FDG uptake in infection and inflammation is mediated by activated inflammatory cells, particularly neutrophils and cells of the monocyte/macrophage lineage. These cells demonstrate upregulated glucose transporter (GLUT) expression (mainly GLUT 1 and GLUT3) and enhanced hexokinase activity, leading to increased glucose metabolism. Both acute and chronic inflammation can produce intense FDG uptake.31

Inflammatory bowel disease includes Crohn’s disease and ulcerative colitis, each with distinct imaging patterns. PET/MRI offers a non-invasive method for assessing disease extent and activity. Increased FDG uptake may appear as focal or linear enhancement along affected bowel segments (Figure 21).32 Additionally, PET imaging may be helpful in therapy monitoring and in distinguishing between fibrotic and active inflammatory strictures.31, 32

Perianal fistula is an infected tract that develops between the anal canal and the perianal skin, often resulting from prior or ongoing abscess formation. FDG uptake in perianal fistulas may be encountered incidentally in PET/MRIs obtained for oncological purposes (Figure 22).

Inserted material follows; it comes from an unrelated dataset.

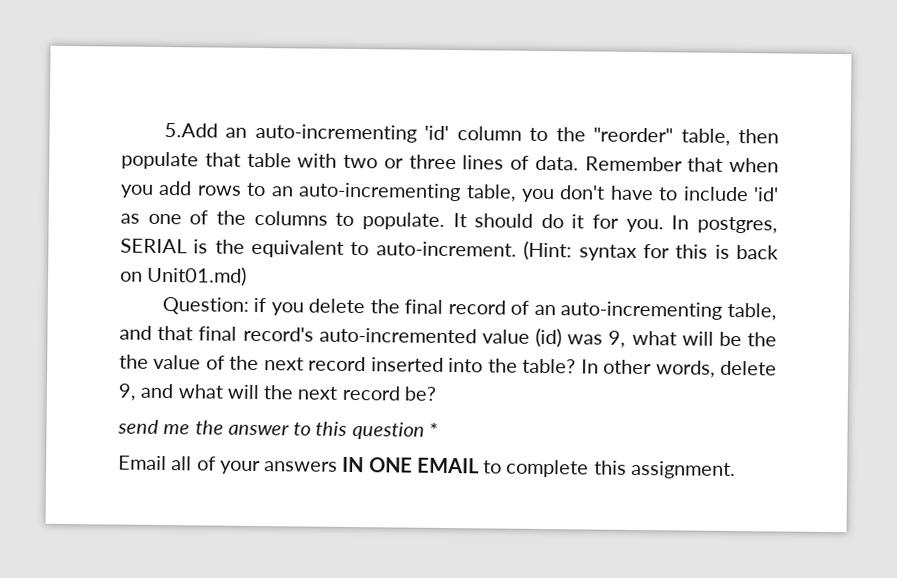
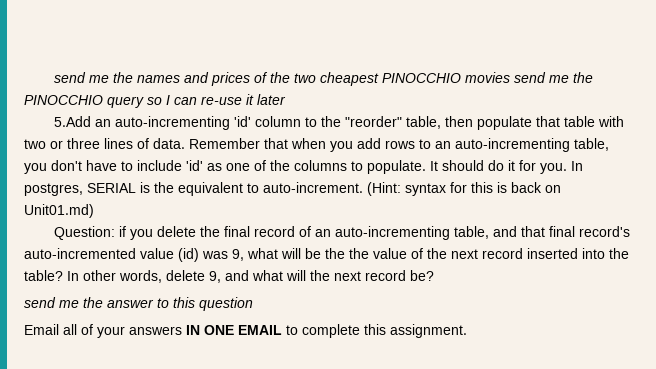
(163, 130) none -> [54,72,594,86] [24,94,286,108] send me the names and prices of the two cheapest PINOCCHIO movies send me the PINOCCHIO query so I can re-use it later //
[428,422,439,437] * -> (253, 304) none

Osteitis pubis is a non-infectious inflammatory condition affecting the pubic symphysis and surrounding structures. It has been associated with pelvic surgery, childbirth, trauma, urological interventions, and repetitive mechanical stress.

MRI may demonstrate parasymphyseal bone marrow edema, diffusion restriction (Figure 23), and surrounding soft-tissue inflammation. On PET/MRI, moderate to intense unilateral or bilateral FDG uptake near the symphysis pubis is observed (Figure 23).33

Pelvic abscess formation may result from surgical complications or underlying inflammatory conditions, such as pelvic inflammatory disease, diverticulitis, or inflammatory bowel disease. Imaging reveals complex cystic masses with heterogeneous contents, thick enhancing walls, and perilesional fat stranding. Typically, FDG PET shows intense peripheral uptake with a centrally photopenic (non-avid) core, which is characteristic of abscesses (Figure 24).24

In conclusion, PET/MRI is a powerful imaging modality that integrates the functional capabilities of FDG PET with the superior anatomical detail and tissue characterization provided by MRI. A comprehensive understanding of physiological FDG uptake patterns–in the uterus, fallopian tubes, ovaries, bowel, muscles, and bone marrow–is essential to avoid misinterpretation. Moreover, recognizing benign conditions and posttreatment changes that may mimic malignancy helps reduce false-positive findings and unnecessary interventions.

The MRI component of PET/MRI adds significant value by offering high-resolution anatomical information, functional insights (by DWI), lesion characterization, and reduced radiation exposure compared with PET/CT. These advantages make PET/MRI a highly valuable tool in oncologic imaging, particularly in complex cases involving the pelvis.

Conflict of interest disclosure

The authors declared no conflicts of interest.